We agree. We noted in the paper that it could be an episodic 
SFR or one which operates on a slower timescale than the solar 
neighborhood.  We've beefed up this discussion substantially 
to get this point across. 

> Since a good deal of the alpha elements are produced in
> the 20 solar mass range (assuming standard IMF), it is not
> clear how strong a constraint can be placed on the universality
> of the upper IMF by the observed alpha/Fe ratios.  Calculations
> (or a reference to some) should be provided to support this
> "crucial point".

The referee was absolutely right. We had in my mind the
old yields of Woosley & Weaver (1992) for solar metallicity for
which the yields were a strong function of the IMF slope. 
We then calculated the yields from newer, low metallicity (Z = 10^-2
and 10^-4 times solar), type II SNe models by Woosley & Weaver (1995) 
assuming different IMF slopes, and discussed the 
constraint on the IMF in section 7.2.

> The proposed explanation for the fascinating case of the Al and 
> Na deficiencies, which is given as "a paucity of nucleosynthesis
> products from massive stars," is not really clear or convincing.
> Do the authors mean to imply preferential mass loss of SNII
> products, true variances in the yields, or what?
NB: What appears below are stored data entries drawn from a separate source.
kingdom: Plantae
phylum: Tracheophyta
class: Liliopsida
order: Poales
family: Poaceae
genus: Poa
We mean that these metal-rich stars have been enriched by a 
fewer number of type II SNe, and more type Ia SNe, than stars
in the solar neighborhood at the same [Fe/H]. Again, we conclude
that the star formation rate has either been episodic (meaning
the dSph had periods with little or no star formation), or the 
star formation rate had a smaller e-folding timescale than that 
of the Galactic disk in the solar neighborhood, which 
Scalo (1986) suggests has had an (average SFR)/(current SFR) = 
2 to 3.  In short, for the metal-rich Sgr stars the 
average SFR/SFR at the time of their birth was higher than
in the solar neighborhood stars at the same metallicity.
We have added text to sections 7.3, 7.4 and 7.6 clears 
up this point. 

We've also shown that the deficits in the Na, Al, and alpha
element ratios are all qualitatively and quantitatively 
consistent with 60 to 70% of the Fe in the metal-rich Sgr population 
being synthesized by type Ia SNe and the remainder from type II SNe.
We've added a discussion of how this relates to the chemically 
peculiar stars that Fulbright (2000, 2002) sees in the Galaxy
that may be remnants of proto-galactic fragments that
formed stars on long enought timescales that type Ia SNe
have enriched them. In addition, we discuss the abundances seen
in the Sgr dSph stars, Fullbright's stars, and stars done in
other dSph galaxies by Shetrone, Cote \& Sargent (2001).

We thank the referee for his/her careful reading of the manuscript
and thoughtful comments, which undoubtedly have made this a 
better paper.

With regards,

Tammy Smecker-Hane & Andy McWilliam